Over at Eyes on Trade, Todd Tucker cites this WSJ article and expresses concerns about offshoring of Japanese animation jobs to China, Korea and Viet Nam. I’m going to use his post as a jumping off point for the following questions about offshoring: Isn’t offshoring good for economic growth in developing countries, and, therefore, shouldn’t we value offshoring as a way to promote economic development?
At the outset, let me note that, as with trade more generally, offshoring has its winners and losers. The most prominent losers are people in rich countries (such as Japan) who lose their jobs when these jobs are outsourced to countries where wages are lower. The winners may include several groups: the people in developing countries who now have jobs (or higher paying, higher skill-level jobs than they had previously); the corporations who now pay lower wages; and consumers of the products and services in question, who will likely pay lower prices.
It’s certainly reasonable to be troubled by the job losses in Japan. Any government should be concerned about this, and the people affected are not going to be happy about it. But is trying to stop offshoring an appropriate response? I think there are good arguments that it is not.
First, any measures taken in this regard will prevent developing countries from moving up the economic ladder, or at least slow their progress. Rich countries talk a lot these days about helping developing countries grow their economies (e.g., tariff preference programs, various aid programs).
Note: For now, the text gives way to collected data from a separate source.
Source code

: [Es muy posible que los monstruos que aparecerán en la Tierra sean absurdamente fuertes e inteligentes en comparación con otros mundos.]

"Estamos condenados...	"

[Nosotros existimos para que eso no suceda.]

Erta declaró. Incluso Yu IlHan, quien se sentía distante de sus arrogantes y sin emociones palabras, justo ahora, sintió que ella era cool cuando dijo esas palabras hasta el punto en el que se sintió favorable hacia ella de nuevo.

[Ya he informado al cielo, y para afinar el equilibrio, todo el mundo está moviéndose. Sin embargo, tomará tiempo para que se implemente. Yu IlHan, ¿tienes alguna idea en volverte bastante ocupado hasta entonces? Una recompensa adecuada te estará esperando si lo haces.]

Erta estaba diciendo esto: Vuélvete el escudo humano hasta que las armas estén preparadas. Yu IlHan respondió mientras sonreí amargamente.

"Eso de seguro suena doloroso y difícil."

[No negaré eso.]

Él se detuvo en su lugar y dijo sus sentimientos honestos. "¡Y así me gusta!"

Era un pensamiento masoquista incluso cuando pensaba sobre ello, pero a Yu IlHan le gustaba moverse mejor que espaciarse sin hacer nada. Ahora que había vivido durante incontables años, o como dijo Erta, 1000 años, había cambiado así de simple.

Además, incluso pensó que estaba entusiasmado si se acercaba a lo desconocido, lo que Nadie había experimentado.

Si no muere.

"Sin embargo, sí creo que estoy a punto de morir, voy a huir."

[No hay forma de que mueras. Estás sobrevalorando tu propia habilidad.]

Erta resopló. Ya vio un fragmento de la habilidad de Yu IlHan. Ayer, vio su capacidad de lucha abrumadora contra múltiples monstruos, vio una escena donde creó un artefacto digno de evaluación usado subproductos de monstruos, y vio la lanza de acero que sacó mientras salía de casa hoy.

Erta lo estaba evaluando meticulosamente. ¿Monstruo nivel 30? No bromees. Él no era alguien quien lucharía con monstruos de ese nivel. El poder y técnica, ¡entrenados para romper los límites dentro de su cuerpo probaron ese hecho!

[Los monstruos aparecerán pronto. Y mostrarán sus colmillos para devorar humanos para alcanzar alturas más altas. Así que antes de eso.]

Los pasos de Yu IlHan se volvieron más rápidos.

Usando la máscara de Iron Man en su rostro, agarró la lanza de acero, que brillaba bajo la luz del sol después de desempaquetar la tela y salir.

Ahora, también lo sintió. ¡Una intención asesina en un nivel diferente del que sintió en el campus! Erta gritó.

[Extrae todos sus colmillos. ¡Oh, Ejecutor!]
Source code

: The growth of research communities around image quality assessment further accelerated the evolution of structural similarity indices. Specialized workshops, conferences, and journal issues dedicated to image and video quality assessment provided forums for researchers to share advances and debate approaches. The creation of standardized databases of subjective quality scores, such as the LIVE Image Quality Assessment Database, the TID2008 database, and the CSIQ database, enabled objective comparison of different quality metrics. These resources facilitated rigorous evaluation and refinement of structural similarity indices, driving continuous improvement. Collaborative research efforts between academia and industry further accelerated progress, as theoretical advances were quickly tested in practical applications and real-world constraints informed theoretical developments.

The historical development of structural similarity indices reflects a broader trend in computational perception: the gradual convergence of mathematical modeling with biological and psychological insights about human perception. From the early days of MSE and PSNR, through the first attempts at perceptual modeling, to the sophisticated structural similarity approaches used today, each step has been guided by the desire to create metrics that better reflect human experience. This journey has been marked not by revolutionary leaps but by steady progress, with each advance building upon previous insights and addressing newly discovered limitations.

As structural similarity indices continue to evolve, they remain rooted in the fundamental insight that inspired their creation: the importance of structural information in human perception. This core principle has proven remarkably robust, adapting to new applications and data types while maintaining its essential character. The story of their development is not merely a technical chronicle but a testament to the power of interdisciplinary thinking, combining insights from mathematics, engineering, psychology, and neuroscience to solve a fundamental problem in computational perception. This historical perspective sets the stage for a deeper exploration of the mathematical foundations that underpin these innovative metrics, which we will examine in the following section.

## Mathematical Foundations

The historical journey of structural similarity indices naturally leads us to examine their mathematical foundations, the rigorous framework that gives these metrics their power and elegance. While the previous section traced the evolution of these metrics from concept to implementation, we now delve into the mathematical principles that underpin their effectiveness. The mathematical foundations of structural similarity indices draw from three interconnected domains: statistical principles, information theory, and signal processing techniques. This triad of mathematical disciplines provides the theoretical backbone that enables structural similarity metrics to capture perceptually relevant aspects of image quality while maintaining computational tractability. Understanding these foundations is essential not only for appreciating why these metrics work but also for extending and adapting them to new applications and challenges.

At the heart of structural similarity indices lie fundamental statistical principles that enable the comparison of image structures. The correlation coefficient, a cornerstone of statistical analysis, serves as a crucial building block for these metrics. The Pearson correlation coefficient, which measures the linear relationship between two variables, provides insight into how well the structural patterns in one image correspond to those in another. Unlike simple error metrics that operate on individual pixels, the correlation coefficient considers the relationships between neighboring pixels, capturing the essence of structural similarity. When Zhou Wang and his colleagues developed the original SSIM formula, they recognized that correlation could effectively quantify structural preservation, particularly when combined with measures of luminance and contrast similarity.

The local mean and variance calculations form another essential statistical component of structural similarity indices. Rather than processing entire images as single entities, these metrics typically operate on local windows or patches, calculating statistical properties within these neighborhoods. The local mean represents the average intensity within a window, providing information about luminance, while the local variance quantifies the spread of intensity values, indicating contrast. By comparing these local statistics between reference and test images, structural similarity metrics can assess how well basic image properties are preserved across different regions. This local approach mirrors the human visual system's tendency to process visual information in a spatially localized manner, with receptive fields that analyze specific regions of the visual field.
It would be a shame to see a promising private sector initiative that achieves this same goal be undermined by government action. All that is required by governments here is to do nothing and it will be a positive for economic development.
And second, in the absence of offshoring, developing country governments are more likely to take action to encourage their own, competing industries. If they succeed, the result would be competition for rich country companies from those same, lower-wage workers, which means that the ultimate result would be similar, just delayed a few years. (And if the response to that competition is protectionism in the rich countries, then we just end up with a large number of protected, national markets, which doesn’t seem like a very efficient outcome.)
So, yes, be concerned about job losses from offshoring, and try to help those who are affected through various government programs. But offshoring is not necessarily something we should try to stop, even if we could, as there are many people who benefit from offshoring, including a large number of people in developing countries. It may be one of the best development programs available.